To improve patient convenience and reduce costs, various physiological signals have been studied to diagnose SAS instead of PSG, wherein respiratory signals are the signals most directly related to respiratory dynamics. The existing SAS detection method based on the breathing signals is divided into a traditional machine learning analysis method and a deep neural network model analysis method. The traditional machine learning analysis method relies on a large number of manually set feature engineering, the deep neural network model can automatically extract the features of signals, but the existing deep neural network model is mainly based on a convolutional neural network and a cyclic neural network, the spatial features of a time domain are extracted through the convolutional neural network, the time features of the time domain are extracted through the cyclic neural network, the frequency domain features of respiratory signals cannot be effectively utilized, the frequency domain features of the respiratory signals and the dependency relationship among different respiratory signals are difficult to capture, and the detection effect of sleep apnea syndrome is limited to a certain extent, for example, the method comprises the following steps:

after simple concatenation of the different respiratory signals, a model containing six convolutions, three max pooling layers and one fully connected layer was input for sleep apnea syndrome detection (R.Haidar, S.McCloskey, I.Koprinska and b.jeffries, "Convolutional Neural Networks on Multiple Respiratory Channels to Detect Hypopnea and Obstructive Apnea Events,"2018International Joint Conference on Neural Networks (IJCNN), rio de Janeiro, brazil,2018, pp.1-7, doi: 10.1109/ijcnn.2018.8489248.).
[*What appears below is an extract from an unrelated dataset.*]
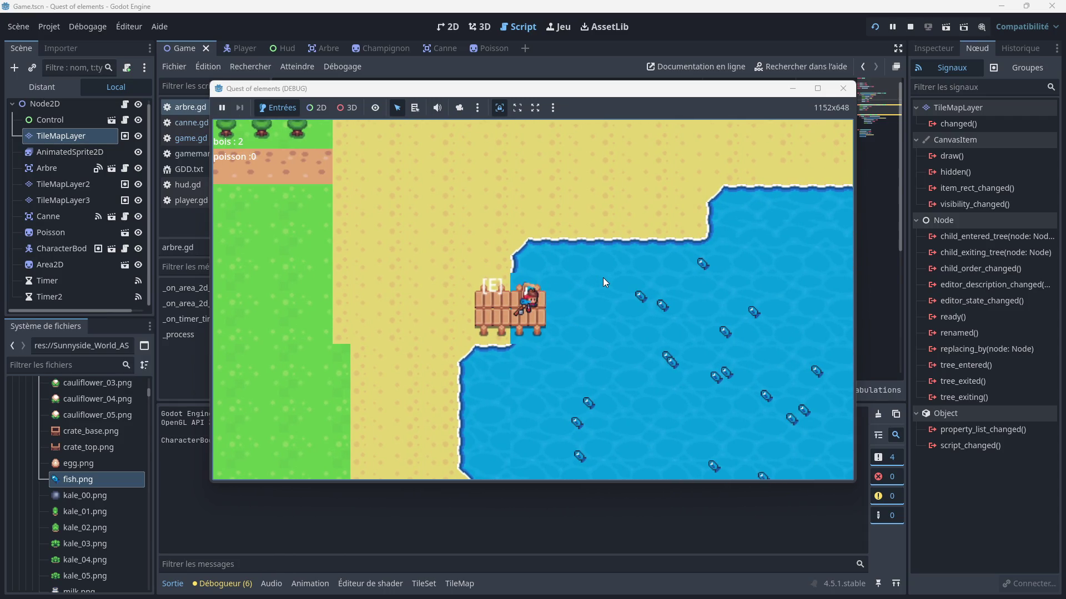
- Fish twice from the dock with E until poisson shows 2, then stop the game
{"action": "key", "text": "e"}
The disadvantage of this method is that: only the time domain features of the respiratory signals are extracted, and the relation between different respiratory signals is not considered, so that the method has great limitation.

Disclosure of Invention

The invention aims to provide a sleep apnea syndrome detection method based on multi-level feature fusion, which mainly solves the problems of insufficient feature extraction capability and limited detection effect of the existing method. The method can effectively extract the time-frequency domain characteristics of different respiratory signals and the potential dependency relationship among different respiratory signals, is helpful for detecting sleep apnea syndrome, and improves the detection effect of the sleep apnea syndrome.

The invention is realized at least by one of the following technical schemes.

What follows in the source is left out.